At the same time, flyers thronging to the skies do not make most airlines profitable because these airlines continue to operate in a high-cost and highly competitive environment while offering cheap seats.
While this peculiar aviation math has been applicable to the Indian market for years, the situation worsened in recent months. Jet was grounded. Other airlines are also facing issues such as the global grounding of Boeing 737 MAX 8 aircraft, which leaves SpiceJet with the less-than-expected fleet for flights. Air India’s fleet is already down by almost 20 per cent.

IndiGo is also facing turbulence since its rapid expansion —it adds one new aircraft every week—has meant a crippling shortage of cockpit and cabin crew, translating into cutback on the number of daily flights. So right now far lesser number of aircraft is in the skies than the last summer schedule, pushing up air fares.
One big reason for airlines’ financial woes has been their inability to price seats sensibly due to intense competition. The COO of a low-cost airline said typically, 50 per cent or every second domestic seat is sold below cost. If airlines are losing money on at least every second seat, they cannot run profitable businesses. Then, three airlines—Air India, Vistara and Jet—follow the full-service model, further worsening profitability. 

In the case of Jet, the government tried all possible interventions to save it. Worried over implications of a large airline with thousands of employees getting grounded just before Lok Sabha polls, it pushed lenders to stitch together a rescue plan. And SBI first promised emergency funds but then couldn’t seem to get other lenders to agree to this.

SBI is now hopeful of some investors, including a Middle Eastern airline, investing in Jet and a stake sale plan is supposedly ongoing.
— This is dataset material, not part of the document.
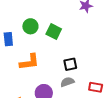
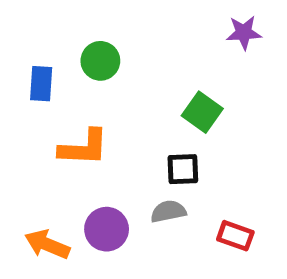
green square: (54, 31) -> (202, 112), moved

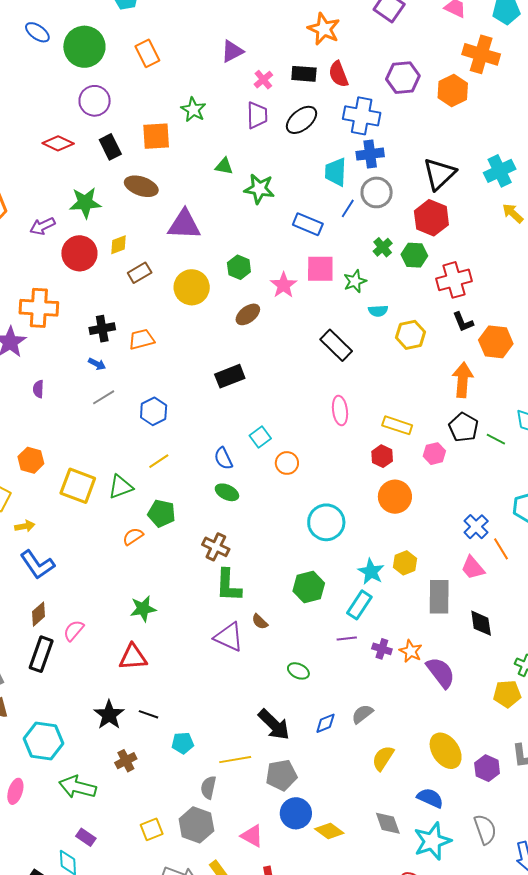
But it is rather hard to get a grounded airline back up in the air, since its airport slots (a premium commodity since airports are almost always slot-constrained) have already been farmed out to competing airlines, most of Jet’s aircraft are now in the possession of lessors and some of its prized cockpit and cabin crew has been employed by competitors.

Besides, the involvement of various arms of the government to rescue a commercial airline raises uncomfortable questions. Should government be propping up a private enterprise? It has already done enough disservice to the industry by supporting Air India, through constant infusion of funds derived from taxpayers.
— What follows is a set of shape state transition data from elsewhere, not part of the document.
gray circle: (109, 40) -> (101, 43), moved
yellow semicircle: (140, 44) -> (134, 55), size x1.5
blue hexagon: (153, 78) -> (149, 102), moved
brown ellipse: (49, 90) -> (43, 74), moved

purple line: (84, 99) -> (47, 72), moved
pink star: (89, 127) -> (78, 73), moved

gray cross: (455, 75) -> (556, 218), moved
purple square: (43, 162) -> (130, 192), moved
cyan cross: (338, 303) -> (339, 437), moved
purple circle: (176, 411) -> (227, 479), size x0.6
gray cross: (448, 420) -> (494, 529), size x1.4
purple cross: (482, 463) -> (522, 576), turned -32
 Most of the promised Rs 30,000 crore equity has already been infused into Air India, never mind accumulated losses, which were Rs 53,583.92 crore till March 31, 2018. The carrier hasn’t made a net profit since 2007 and net loss for 2017-18 was Rs 5,348.7 crore. By keeping Air India alive—an attempt to disinvest bombed last year—the government is only aggravating the financial condition of other airlines.

But here’s a silver lining: Jet’s competitors have already begun benefitting from its demise. Analysts tracking the sector now expect IndiGo to become profitable for 2018-19 versus an earlier estimate of a full year loss. Jai Irani and Vijayant Gupta at brokerage Edelweiss have said that despite Q4 being seasonally weak, they expect increased profits for IndiGo and SpiceJet.
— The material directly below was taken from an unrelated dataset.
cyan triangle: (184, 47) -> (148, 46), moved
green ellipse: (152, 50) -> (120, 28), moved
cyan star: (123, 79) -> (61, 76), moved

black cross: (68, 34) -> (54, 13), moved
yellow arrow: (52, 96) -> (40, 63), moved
For Q4, these analysts have predicted over 40 percent jump in revenues, more than doubled margins and six-fold jump in profits for IndiGo. For SpiceJet, highest domestic growth in Q4, revenue growth similar to IndiGo’s at around 40 percent and profit surge too mirroring IndiGo’s. Anshuman Deb at ICICI Securities says he now expects IndiGo to make profits for 2018-19 as a whole.

But airlines are unlikely to remain healthy for the long run if they depend only on competition getting wiped out. APAI’s Reddy says there was a need to take a close look at the operations of India’s airlines.

“Admittedly, it is a highly capital-intensive sector. The operators should have deep pockets, good public standing, professionalism and knowledge about the exigencies and challenges of the sector. Players in the sector should conform to these strict parameters and should not come with a mindset that ‘first we will enter and later see what it is’. Not that India lacks such entry criteria. But tardy implementation and manipulative skills of the operators to overcome such carefully crafted benchmarks for entry are the casualties.”